Task prompt: Go through the records and copy each line where the word "Left" occurs.

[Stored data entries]
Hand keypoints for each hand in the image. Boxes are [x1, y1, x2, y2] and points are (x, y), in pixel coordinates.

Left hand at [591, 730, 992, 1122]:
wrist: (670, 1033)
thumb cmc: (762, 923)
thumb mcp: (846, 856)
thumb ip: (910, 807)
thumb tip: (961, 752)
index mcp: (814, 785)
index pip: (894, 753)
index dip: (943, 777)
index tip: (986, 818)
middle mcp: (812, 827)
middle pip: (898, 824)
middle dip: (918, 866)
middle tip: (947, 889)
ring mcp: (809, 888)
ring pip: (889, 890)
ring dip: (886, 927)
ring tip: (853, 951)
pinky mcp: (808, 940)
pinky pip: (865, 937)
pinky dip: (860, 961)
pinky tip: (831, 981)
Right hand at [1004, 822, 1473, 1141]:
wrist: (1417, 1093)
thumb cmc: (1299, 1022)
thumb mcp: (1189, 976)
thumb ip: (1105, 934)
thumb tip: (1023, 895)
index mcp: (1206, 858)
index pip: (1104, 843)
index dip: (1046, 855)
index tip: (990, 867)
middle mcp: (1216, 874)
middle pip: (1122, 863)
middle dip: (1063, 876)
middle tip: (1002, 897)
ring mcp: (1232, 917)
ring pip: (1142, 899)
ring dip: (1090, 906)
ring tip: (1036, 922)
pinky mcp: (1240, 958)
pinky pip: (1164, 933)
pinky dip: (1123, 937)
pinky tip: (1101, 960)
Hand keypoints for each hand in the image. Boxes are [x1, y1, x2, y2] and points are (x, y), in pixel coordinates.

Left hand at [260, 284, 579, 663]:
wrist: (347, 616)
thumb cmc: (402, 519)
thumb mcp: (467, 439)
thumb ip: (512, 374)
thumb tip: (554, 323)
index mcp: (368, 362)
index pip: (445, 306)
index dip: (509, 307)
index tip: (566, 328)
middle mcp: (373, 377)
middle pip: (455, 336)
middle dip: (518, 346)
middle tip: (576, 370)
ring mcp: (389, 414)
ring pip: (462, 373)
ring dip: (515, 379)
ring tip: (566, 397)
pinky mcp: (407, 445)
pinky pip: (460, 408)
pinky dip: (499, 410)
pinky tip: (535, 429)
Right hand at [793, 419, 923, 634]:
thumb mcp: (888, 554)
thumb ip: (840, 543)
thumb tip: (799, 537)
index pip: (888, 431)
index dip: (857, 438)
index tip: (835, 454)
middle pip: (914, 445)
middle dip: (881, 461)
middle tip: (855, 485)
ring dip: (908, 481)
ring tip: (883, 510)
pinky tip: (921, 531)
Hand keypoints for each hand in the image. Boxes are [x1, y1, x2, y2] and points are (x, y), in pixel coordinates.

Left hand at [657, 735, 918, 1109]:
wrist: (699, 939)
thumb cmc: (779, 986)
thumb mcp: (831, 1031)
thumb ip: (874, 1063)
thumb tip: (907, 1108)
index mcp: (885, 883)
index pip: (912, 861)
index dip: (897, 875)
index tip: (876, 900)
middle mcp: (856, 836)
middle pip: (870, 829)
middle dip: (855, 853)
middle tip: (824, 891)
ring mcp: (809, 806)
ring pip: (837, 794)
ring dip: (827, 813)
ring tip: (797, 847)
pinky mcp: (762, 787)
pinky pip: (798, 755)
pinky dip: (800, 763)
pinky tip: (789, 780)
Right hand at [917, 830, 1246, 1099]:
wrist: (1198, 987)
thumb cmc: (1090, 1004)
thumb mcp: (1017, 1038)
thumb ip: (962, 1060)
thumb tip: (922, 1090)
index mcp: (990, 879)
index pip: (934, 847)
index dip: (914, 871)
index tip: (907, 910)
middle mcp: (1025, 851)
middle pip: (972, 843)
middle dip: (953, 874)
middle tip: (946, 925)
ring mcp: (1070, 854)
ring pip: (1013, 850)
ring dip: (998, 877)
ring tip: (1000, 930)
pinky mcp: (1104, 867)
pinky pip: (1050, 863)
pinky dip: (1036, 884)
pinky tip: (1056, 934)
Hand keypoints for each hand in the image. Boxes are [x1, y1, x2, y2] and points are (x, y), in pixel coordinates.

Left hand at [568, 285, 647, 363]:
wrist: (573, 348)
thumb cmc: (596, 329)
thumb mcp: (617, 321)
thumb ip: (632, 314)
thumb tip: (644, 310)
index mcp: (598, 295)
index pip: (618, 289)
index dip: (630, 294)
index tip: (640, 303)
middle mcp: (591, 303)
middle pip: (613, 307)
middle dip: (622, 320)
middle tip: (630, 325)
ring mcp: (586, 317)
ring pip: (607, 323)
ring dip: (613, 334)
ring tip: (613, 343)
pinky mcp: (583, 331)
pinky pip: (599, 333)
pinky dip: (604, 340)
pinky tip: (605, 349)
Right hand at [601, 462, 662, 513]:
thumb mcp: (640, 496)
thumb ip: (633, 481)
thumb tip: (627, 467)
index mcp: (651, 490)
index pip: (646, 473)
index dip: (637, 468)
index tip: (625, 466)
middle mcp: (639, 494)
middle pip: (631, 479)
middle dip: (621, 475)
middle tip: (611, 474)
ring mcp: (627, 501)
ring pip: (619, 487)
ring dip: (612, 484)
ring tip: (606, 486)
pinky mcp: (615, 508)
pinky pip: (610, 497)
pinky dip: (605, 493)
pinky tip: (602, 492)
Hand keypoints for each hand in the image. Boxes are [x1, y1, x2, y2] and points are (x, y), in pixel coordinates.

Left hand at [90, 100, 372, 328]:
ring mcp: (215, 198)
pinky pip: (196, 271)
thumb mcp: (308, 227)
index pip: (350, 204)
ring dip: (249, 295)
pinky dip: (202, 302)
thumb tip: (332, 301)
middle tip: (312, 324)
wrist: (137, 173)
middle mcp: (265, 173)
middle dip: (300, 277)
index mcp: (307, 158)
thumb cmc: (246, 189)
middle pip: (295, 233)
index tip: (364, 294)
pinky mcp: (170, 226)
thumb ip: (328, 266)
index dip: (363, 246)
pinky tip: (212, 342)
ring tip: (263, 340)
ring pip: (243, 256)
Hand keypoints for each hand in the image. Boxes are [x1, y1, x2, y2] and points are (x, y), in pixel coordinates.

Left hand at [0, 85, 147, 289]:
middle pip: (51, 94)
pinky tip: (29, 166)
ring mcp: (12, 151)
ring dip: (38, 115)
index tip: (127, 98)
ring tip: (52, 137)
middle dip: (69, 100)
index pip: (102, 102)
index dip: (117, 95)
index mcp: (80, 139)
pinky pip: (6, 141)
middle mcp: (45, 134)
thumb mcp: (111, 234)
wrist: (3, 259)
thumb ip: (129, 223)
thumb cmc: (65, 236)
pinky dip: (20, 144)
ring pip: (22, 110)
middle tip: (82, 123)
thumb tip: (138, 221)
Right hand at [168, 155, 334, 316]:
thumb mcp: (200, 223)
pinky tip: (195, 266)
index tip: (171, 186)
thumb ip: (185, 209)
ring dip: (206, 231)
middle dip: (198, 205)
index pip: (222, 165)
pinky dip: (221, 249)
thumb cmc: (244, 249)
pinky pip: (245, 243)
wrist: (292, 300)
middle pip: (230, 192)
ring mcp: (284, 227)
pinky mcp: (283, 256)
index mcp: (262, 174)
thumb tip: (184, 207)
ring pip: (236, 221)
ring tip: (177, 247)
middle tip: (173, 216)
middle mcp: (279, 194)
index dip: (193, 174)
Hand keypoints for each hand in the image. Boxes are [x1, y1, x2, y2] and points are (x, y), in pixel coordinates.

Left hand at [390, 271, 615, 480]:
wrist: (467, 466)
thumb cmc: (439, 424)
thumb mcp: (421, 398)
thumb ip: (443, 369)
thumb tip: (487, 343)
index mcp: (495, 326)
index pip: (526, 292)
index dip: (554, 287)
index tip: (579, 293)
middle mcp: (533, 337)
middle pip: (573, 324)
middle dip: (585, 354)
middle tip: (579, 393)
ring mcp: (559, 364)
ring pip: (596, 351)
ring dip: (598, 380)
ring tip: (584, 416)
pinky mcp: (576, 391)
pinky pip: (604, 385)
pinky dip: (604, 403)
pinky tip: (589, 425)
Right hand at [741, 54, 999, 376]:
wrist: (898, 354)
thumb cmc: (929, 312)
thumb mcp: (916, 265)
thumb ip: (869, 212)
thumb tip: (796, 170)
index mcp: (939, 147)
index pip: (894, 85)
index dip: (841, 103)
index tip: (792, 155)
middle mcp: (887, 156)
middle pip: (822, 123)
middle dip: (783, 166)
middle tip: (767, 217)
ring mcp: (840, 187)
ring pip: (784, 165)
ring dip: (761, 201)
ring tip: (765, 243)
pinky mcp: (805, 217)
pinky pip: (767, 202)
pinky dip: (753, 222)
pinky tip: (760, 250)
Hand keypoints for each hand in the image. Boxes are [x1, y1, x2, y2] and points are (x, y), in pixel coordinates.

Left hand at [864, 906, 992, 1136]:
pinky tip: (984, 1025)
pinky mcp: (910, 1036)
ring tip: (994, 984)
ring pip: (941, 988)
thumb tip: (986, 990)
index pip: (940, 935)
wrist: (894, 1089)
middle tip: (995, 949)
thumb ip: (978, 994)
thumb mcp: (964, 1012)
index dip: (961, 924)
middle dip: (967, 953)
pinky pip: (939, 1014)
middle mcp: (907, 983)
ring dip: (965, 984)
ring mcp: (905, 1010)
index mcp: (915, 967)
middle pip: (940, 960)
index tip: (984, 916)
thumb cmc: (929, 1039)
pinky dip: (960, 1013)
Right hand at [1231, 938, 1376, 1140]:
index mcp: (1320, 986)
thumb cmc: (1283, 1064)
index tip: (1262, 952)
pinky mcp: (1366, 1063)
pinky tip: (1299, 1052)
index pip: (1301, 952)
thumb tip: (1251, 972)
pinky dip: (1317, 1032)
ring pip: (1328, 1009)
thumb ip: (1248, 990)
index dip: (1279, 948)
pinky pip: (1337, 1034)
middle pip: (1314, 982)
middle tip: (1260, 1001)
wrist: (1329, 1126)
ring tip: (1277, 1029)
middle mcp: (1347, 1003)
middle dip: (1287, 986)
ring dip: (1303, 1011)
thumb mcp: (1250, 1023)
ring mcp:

Result:
Left hand at [591, 730, 992, 1122]:
Left hand at [260, 284, 579, 663]:
Left hand at [657, 735, 918, 1109]:
Left hand at [568, 285, 647, 363]:
Left hand at [90, 100, 372, 328]:
Left hand at [0, 85, 147, 289]:
Left hand at [390, 271, 615, 480]:
Left hand at [864, 906, 992, 1136]:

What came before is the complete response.